A Case of Tracheo-Bronchomegaly in a Young Male
Published: February 1, 2020 | DOI: https://doi.org/10.7860/JCDR/2020/43184.13475
Priti Meshram, Sanchit Mohan, Vishwanath Pujari, Rohit Hegde
1. Head, Department of Pulmonary Medicine, Grant Government Medical College, Mumbai, Maharashtra, India.
2. Junior Resident, Department of Pulmonary Medicine, Grant Government Medical College, Mumbai, Maharashtra, India.
3. Associate Professor, Department of Pulmonary Medicine, Grant Government Medical College, Mumbai, Maharashtra, India.
4. Associate Professor, Department of Pulmonary Medicine, Grant Government Medical College, Mumbai, Maharashtra, India.
Correspondence
Dr. Sanchit Mohan,
110,300 Resident Hostel, JJ Hospital, Byculla, Mumbai, Maharashtra, India.

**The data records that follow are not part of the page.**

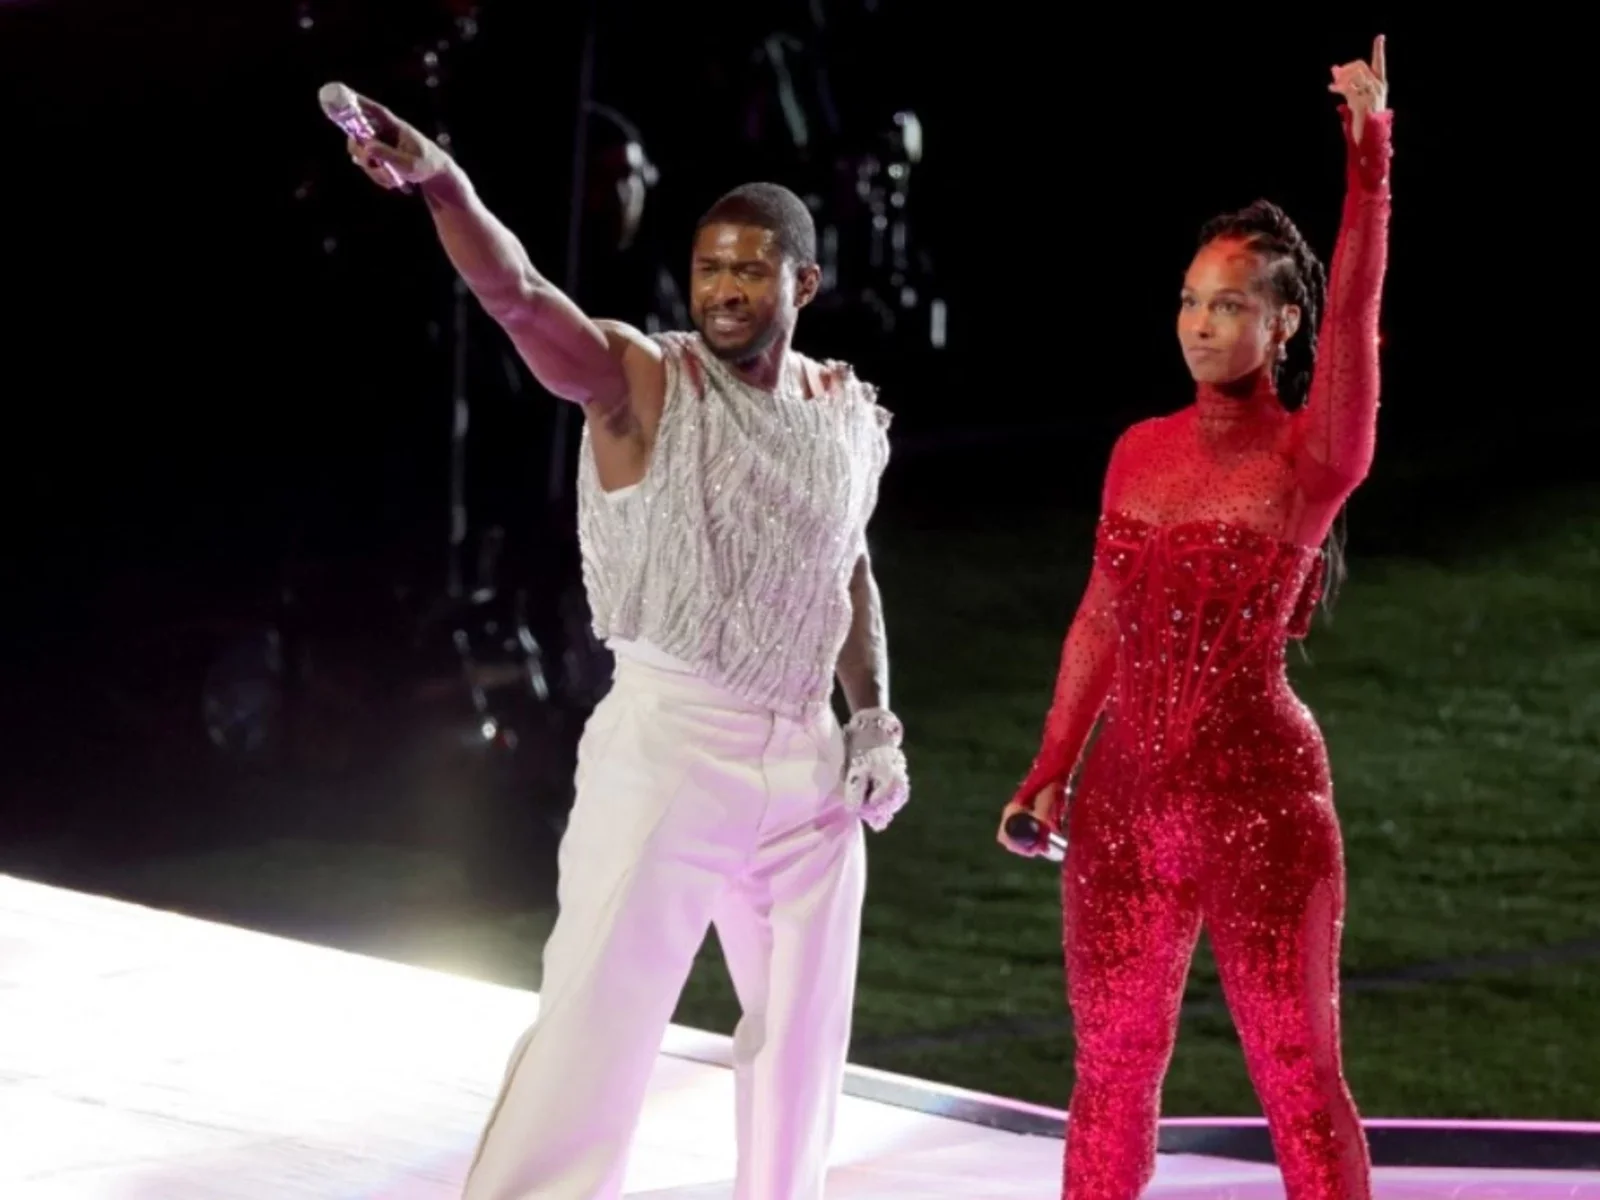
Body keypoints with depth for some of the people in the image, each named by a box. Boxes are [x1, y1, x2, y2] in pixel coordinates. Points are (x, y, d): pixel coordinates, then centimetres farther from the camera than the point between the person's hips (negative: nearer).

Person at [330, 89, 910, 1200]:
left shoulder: (849, 414, 8)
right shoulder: (644, 383, -9)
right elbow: (520, 295, -26)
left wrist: (875, 718, 11)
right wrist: (440, 183, -43)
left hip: (808, 768, 5)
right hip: (666, 745, -5)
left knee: (801, 1044, 13)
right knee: (595, 1026, -10)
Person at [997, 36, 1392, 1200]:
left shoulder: (1315, 457, -7)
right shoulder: (1140, 452, 8)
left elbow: (1356, 316, -22)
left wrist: (1370, 157, -32)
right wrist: (1049, 771, 9)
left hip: (1259, 799, -5)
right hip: (1125, 800, 5)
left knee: (1300, 1080, -1)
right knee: (1111, 1073, 11)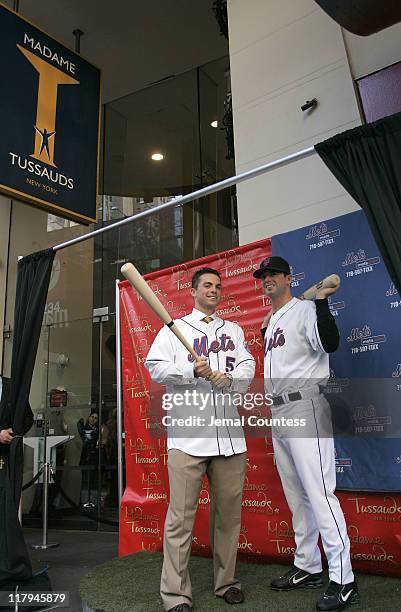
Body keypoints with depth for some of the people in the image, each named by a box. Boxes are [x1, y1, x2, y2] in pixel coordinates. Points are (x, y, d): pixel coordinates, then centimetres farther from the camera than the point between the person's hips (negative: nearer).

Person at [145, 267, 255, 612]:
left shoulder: (234, 331, 20)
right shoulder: (174, 328, 11)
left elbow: (247, 368, 7)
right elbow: (156, 366, -2)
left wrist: (228, 378, -14)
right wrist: (193, 371, -17)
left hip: (229, 435, 3)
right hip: (188, 435, -3)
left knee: (229, 512, 11)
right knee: (181, 515, -2)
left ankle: (226, 583, 27)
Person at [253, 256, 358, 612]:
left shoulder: (304, 309, -7)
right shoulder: (271, 322, 20)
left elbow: (330, 344, -24)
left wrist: (322, 301, -26)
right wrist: (265, 332, 21)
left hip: (304, 408, -9)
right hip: (278, 414, 9)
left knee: (319, 493, -9)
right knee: (296, 496, 15)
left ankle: (343, 581, 1)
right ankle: (307, 568, 27)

E-mail: sanchit.agarwal1992@gmail.com
Tracheobronchomegaly (TBM) or Mounier-Kuhn syndrome is a disorder characterised by dilatation of trachea and major bronchi with tracheal diverticula leading to bronchiectasis as a complication. We report a 39-year-old male who was admitted at the tertiary care centre for breathlessness and recurrent lower respiratory tract infections, symptomatic for 15 years. He was a non smoker, with no history of similar illness in his family. Chest X-ray (posterior-anterior view) showed tracheal dilatation with bilateral bronchiectasis. Spirometry showed mixed ventilatory defect with poor bronchodilator reversibility in the obstructive component. Dynamic CT scan showed TBM. Fibreoptic bronchoscopy revealed a dilated trachea with prominent tracheal rings and widening of the bronchial tree bilaterally with mucopurulent secretions which were positive for streptococcus pyogenes and Acinetobacter baumanii.